1 Foremost to give the station its regional stamp is the Outside Broadcast Unit. Here members of the public quiz local government representatives on some burning local topic in “Probe” — one of the unit’s most successful programmes.

What sort of station did Southern Television set out to be? What image of itself has it projected?

Above all, Southern is a regional station. It serves the South, and the people of the South. It brings them southern news, southern features, southern personalities, and it looks at the wider world from their standpoint. It is their own television station, not a remote impersonal colossus.

Southern is a responsible station. It knows it has a duty to give people the best — and it tries very hard to do so. It is alive and alert — and young in heart.

Let its programmes speak for themselves.

2 “snakes and ladders” is another Outside Broadcast giving people a chance to participate in their station’s activities. This popular quiz game travels from town to town. Kenneth Horne comperes this show and the inter-school quiz — “full marks”.

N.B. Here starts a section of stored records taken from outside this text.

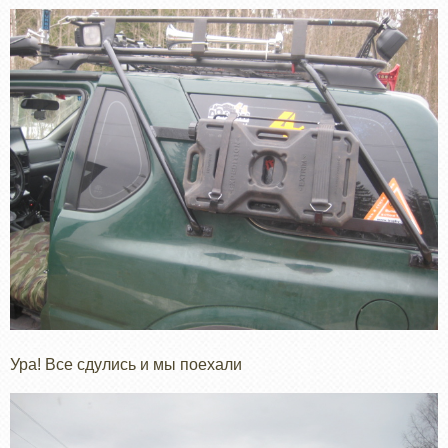
Ура! Все сдулись и мы поехали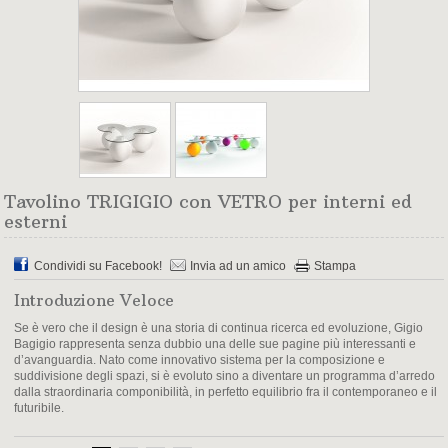
Tavolino TRIGIGIO con VETRO per interni ed
esterni
Condividi su Facebook!
Invia ad un amico
Stampa
Introduzione Veloce
Se è vero che il design è una storia di continua ricerca ed evoluzione, Gigio
Bagigio rappresenta senza dubbio una delle sue pagine più interessanti e
d’avanguardia. Nato come innovativo sistema per la composizione e
suddivisione degli spazi, si è evoluto sino a diventare un programma d’arredo
dalla straordinaria componibilità, in perfetto equilibrio fra il contemporaneo e il
futuribile.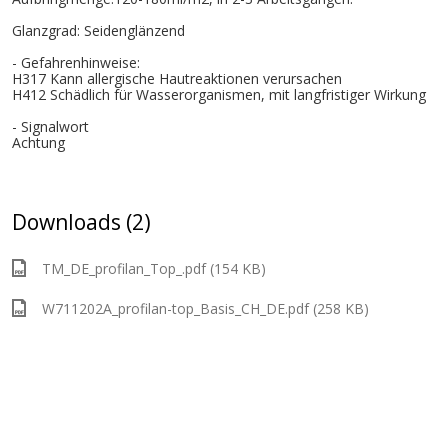
Glanzgrad: Seidenglänzend
- Gefahrenhinweise:
H317 Kann allergische Hautreaktionen verursachen
H412 Schädlich für Wasserorganismen, mit langfristiger Wirkung
- Signalwort
Achtung
Downloads (2)
TM_DE_profilan_Top_.pdf (154 KB)
W711202A_profilan-top_Basis_CH_DE.pdf (258 KB)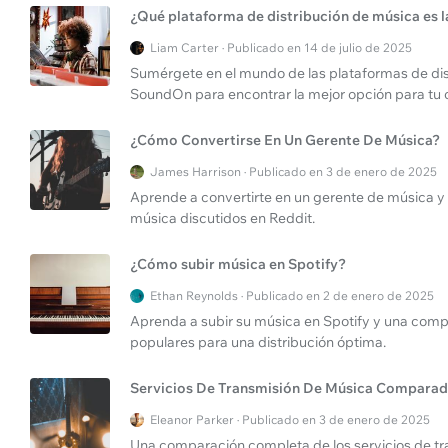
¿Qué plataforma de distribución de música es 
Liam Carter · Publicado en 14 de julio de 2025
Sumérgete en el mundo de las plataformas de d
SoundOn para encontrar la mejor opción para tu c
¿Cómo Convertirse En Un Gerente De Música?
James Harrison · Publicado en 3 de enero de 2025
Aprende a convertirte en un gerente de música y 
música discutidos en Reddit.
¿Cómo subir música en Spotify?
Ethan Reynolds · Publicado en 2 de enero de 2025
Aprenda a subir su música en Spotify y una compa
populares para una distribución óptima.
Servicios De Transmisión De Música Compara
Eleanor Parker · Publicado en 3 de enero de 2025
Una comparación completa de los servicios de t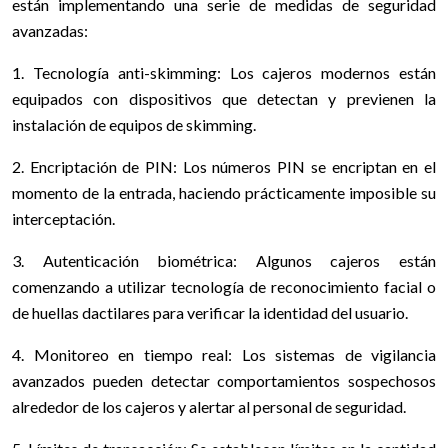
están implementando una serie de medidas de seguridad
avanzadas:
1. Tecnología anti-skimming: Los cajeros modernos están
equipados con dispositivos que detectan y previenen la
instalación de equipos de skimming.
2. Encriptación de PIN: Los números PIN se encriptan en el
momento de la entrada, haciendo prácticamente imposible su
interceptación.
3. Autenticación biométrica: Algunos cajeros están
comenzando a utilizar tecnología de reconocimiento facial o
de huellas dactilares para verificar la identidad del usuario.
4. Monitoreo en tiempo real: Los sistemas de vigilancia
avanzados pueden detectar comportamientos sospechosos
alrededor de los cajeros y alertar al personal de seguridad.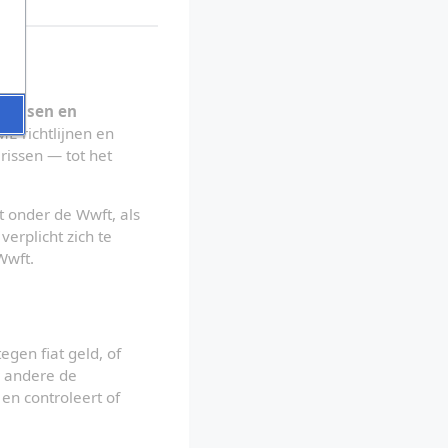
wassen en 
L-richtlijnen en 
issen — tot het 
 onder de Wwft, als 
 verplicht zich te 
Wwft.
gen fiat geld, of 
 andere de 
 en controleert of 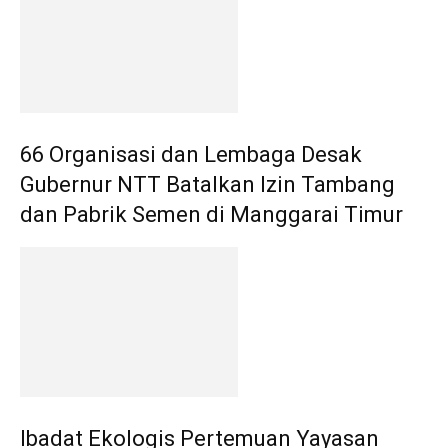
66 Organisasi dan Lembaga Desak
Gubernur NTT Batalkan Izin Tambang
dan Pabrik Semen di Manggarai Timur
Ibadat Ekologis Pertemuan Yayasan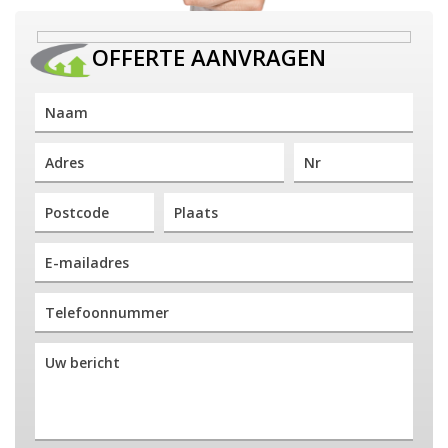
OFFERTE AANVRAGEN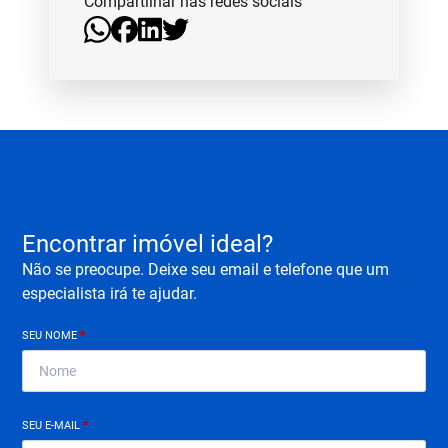
Compartilhar nas redes sociais
Encontrar imóvel ideal?
Não se preocupe. Deixe seu email e telefone que um
especialista irá te ajudar.
SEU NOME
*
SEU E-MAIL
*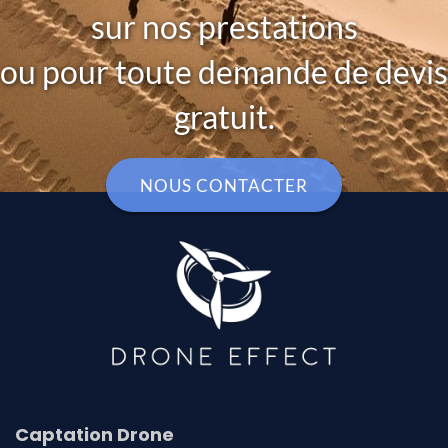
sur nos prestations
ou pour toute demande de devis
gratuit.
NOUS CONTACTER
Captation Drone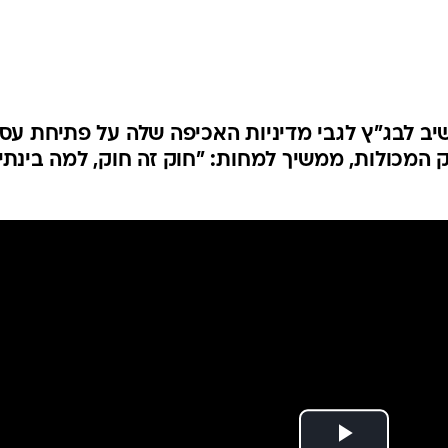
המייל האדום
יב לבג"ץ לגבי מדיניות האכיפה שלה על פתיחת עס
 המכולות, ממשיך למחות: "חוק זה חוק, למה בינתי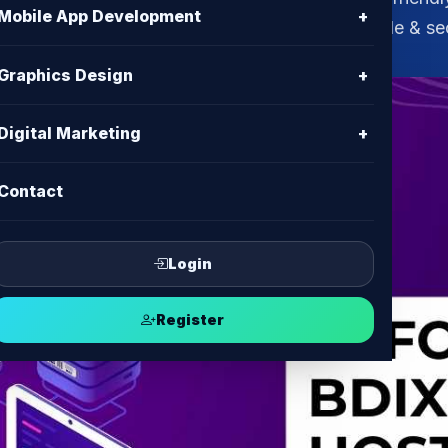
Mobile App Development
+
X hosting provider in Bangladesh. Fast, reliable & se
Graphics Design
+
Digital Marketing
+
Contact
Login
Register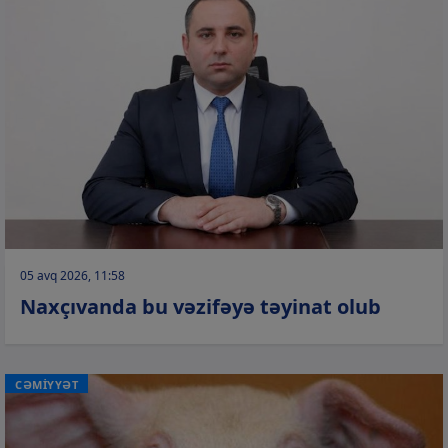
05 avq 2026, 11:58
Naxçıvanda bu vəzifəyə təyinat olub
CƏMİYYƏT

3 Recruiting of local talent is taken very seriously. Hundreds of amateurs from southern towns were auditioned for “home grown” — in which viewers’ votes could win performers cash prizes.

4 Southern Television is in on the most significant events — and the most entertaining. “southern affairs” is the news magazine which holds up a mirror to the South. Here is Mr. Macmillan being interviewed during a visit to the South.


Southern’s relations with its viewers must be as close as possible if the station is to be truly regional.

Probably nothing can do so much to this end as the Outside Broadcast Unit—going everywhere, being seen by everybody, getting people to participate in their television service.

People who appear regularly on the screen are in constant demand for opening fetes, judging beauty contests, talking to clubs and signing autographs. All these requests are carefully considered, and complied with whenever possible. It is always worthwhile to let people see their television favourites in the flesh.

No letter from a viewer, praising, criticising, or asking for information, goes unanswered.

Another facet of public relations is organising audiences for lunchtime shows. There is a growing waiting list of clubs, women’s institutes and other organisations all over the South. It is all part of the job of making people feel that Southern Television is their station.

1 Jim Dale and Janie Marden with some of the audience at the Lunchtime show, “Take it easy”.

2 Meryl O’Keeffe, one of the four station announcers, making a persona! appearance at a local speedway track.

3 The Outside Broadcast unit with all its equipment. In Southern’s first year this unit was responsible for over 120 outside broadcasts all over the area.